Sina Shiri presents five photographs from Touching the Green Velvet, a series that turns its attention toward hotel interiors. Working against the spontaneity traditionally associated with street photography, Shiri introduces studio lighting and carefully staged interventions into everyday environments. The resulting images linger on polished surfaces, heavy curtains, patterned carpets, and meticulously maintained rooms whose appearance of seamless comfort depends upon invisible labor. While hotels are conventionally associated with leisure and hospitality, Shiri approaches them as workplaces structured by discipline and service. The workers who appear within these photographs continuously adjust, clean, arrange, and align, performing gestures that sustain an idealized image of luxury while remaining excluded from its promises.

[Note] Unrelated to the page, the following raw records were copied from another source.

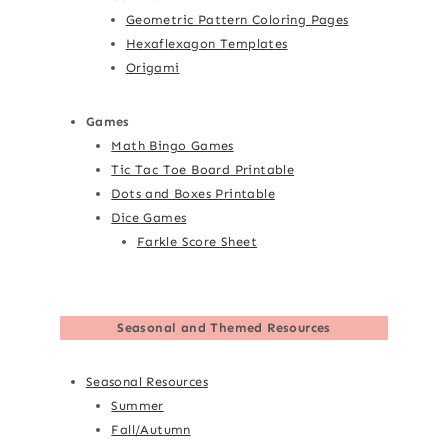
Geometric Pattern Coloring Pages
Hexaflexagon Templates
Origami
Games
Math Bingo Games
Tic Tac Toe Board Printable
Dots and Boxes Printable
Dice Games
Farkle Score Sheet
Seasonal and Themed Resources
Seasonal Resources
Summer
Fall/Autumn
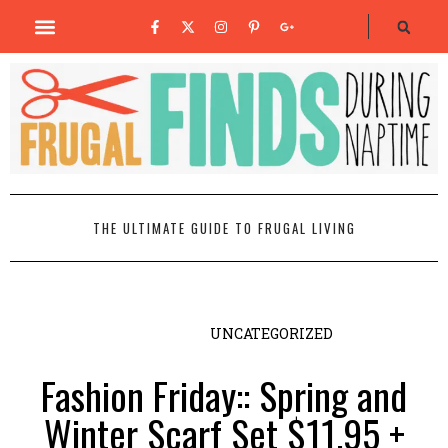
THE ULTIMATE GUIDE TO FRUGAL LIVING
UNCATEGORIZED
Fashion Friday:: Spring and
Winter Scarf Set $11.95 +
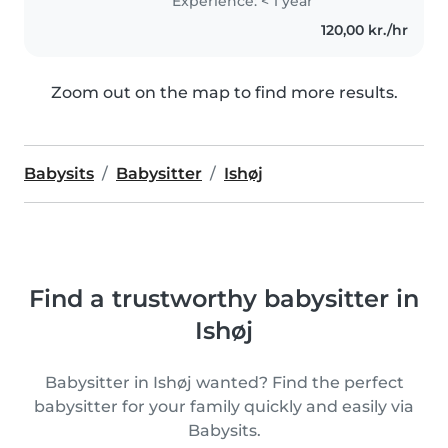
Experience: < 1 year
120,00 kr./hr
Zoom out on the map to find more results.
Babysits
Babysitter
Ishøj
Find a trustworthy babysitter in
Ishøj
Babysitter in Ishøj wanted? Find the perfect
babysitter for your family quickly and easily via
Babysits.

In these spaces, hospitality becomes a parallel form of office culture, where aspiration, class distinction, and professional conduct are rehearsed through daily routines. Shiri’s photographs quietly reveal the tensions that exist beneath the polished veneer of service economies.
Together, the works of Mohassess, Tavakolian, and Shiri approach the office not as a singular architectural typology but as a broader social condition. Whether through satire, documentary photography, or staged observation, each artist examines environments where authority, labor, and representation intersect. Their works illuminate the systems that organize everyday life while revealing the individuals who inhabit, sustain, and occasionally resist them.

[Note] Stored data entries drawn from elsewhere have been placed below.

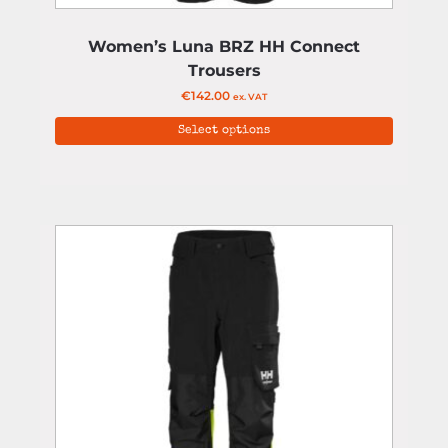
Women’s Luna BRZ HH Connect
Trousers
€
142.00
ex. VAT
Select options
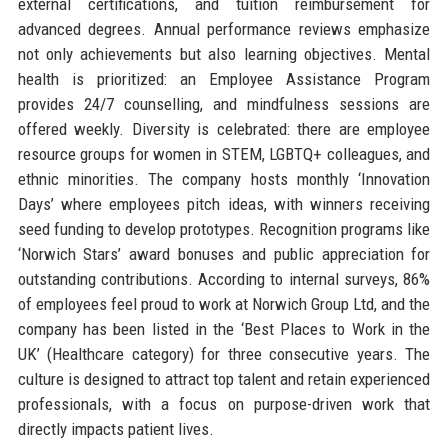
external certifications, and tuition reimbursement for
advanced degrees. Annual performance reviews emphasize
not only achievements but also learning objectives. Mental
health is prioritized: an Employee Assistance Program
provides 24/7 counselling, and mindfulness sessions are
offered weekly. Diversity is celebrated: there are employee
resource groups for women in STEM, LGBTQ+ colleagues, and
ethnic minorities. The company hosts monthly ‘Innovation
Days’ where employees pitch ideas, with winners receiving
seed funding to develop prototypes. Recognition programs like
‘Norwich Stars’ award bonuses and public appreciation for
outstanding contributions. According to internal surveys, 86%
of employees feel proud to work at Norwich Group Ltd, and the
company has been listed in the ‘Best Places to Work in the
UK’ (Healthcare category) for three consecutive years. The
culture is designed to attract top talent and retain experienced
professionals, with a focus on purpose-driven work that
directly impacts patient lives.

Ardeshir Mohassess (Rasht, 1938–2008) was one of the most influential and internationally recognized Iranian artists of the twentieth century. Although trained in Political Science and Law at the University of Tehran, he became renowned for his incisive drawings and satirical observations of power, authority, and social behavior. Drawing from Persian literary traditions, Qajar lithography, media imagery, and coffeehouse painting, Mohassess developed a singular visual language that bridged historical and contemporary forms of representation. His work has had a profound influence on generations of Iranian artists, cartoonists, and illustrators.
Newsha Tavakolian (b. 1981, Tehran, Iran) is an internationally acclaimed photographer whose career began in Iranian newspapers at the age of sixteen. She gained recognition for documenting major social and political events, including the 1999 student uprising, before joining the New York-based agency Polaris Images. Over the past two decades, Tavakolian has expanded her practice beyond photojournalism into contemporary art, producing photographs, video installations, and curatorial projects that examine identity, memory, and social transformation. She was nominated to Magnum Photos in 2015 and became an associate member in 2017.

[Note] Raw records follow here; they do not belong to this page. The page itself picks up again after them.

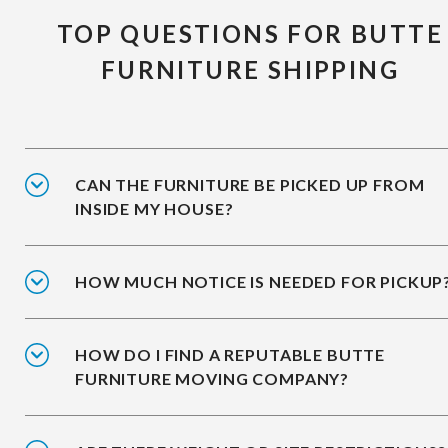
TOP QUESTIONS FOR BUTTE
FURNITURE SHIPPING
CAN THE FURNITURE BE PICKED UP FROM
INSIDE MY HOUSE?
HOW MUCH NOTICE IS NEEDED FOR PICKUP
HOW DO I FIND A REPUTABLE BUTTE
FURNITURE MOVING COMPANY?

Sina Shiri (b. 1991, Rasht, Iran) is a photographer based in Tehran. Beginning photography at the age of sixteen, he has worked with numerous press agencies and publications. Shiri's practice challenges the conventions of street photography by incorporating staged situations and artificial lighting into public and semi-public environments. His photographs often focus on overlooked aspects of urban life, revealing the complex relationship between individuals, labor, architecture, and social space.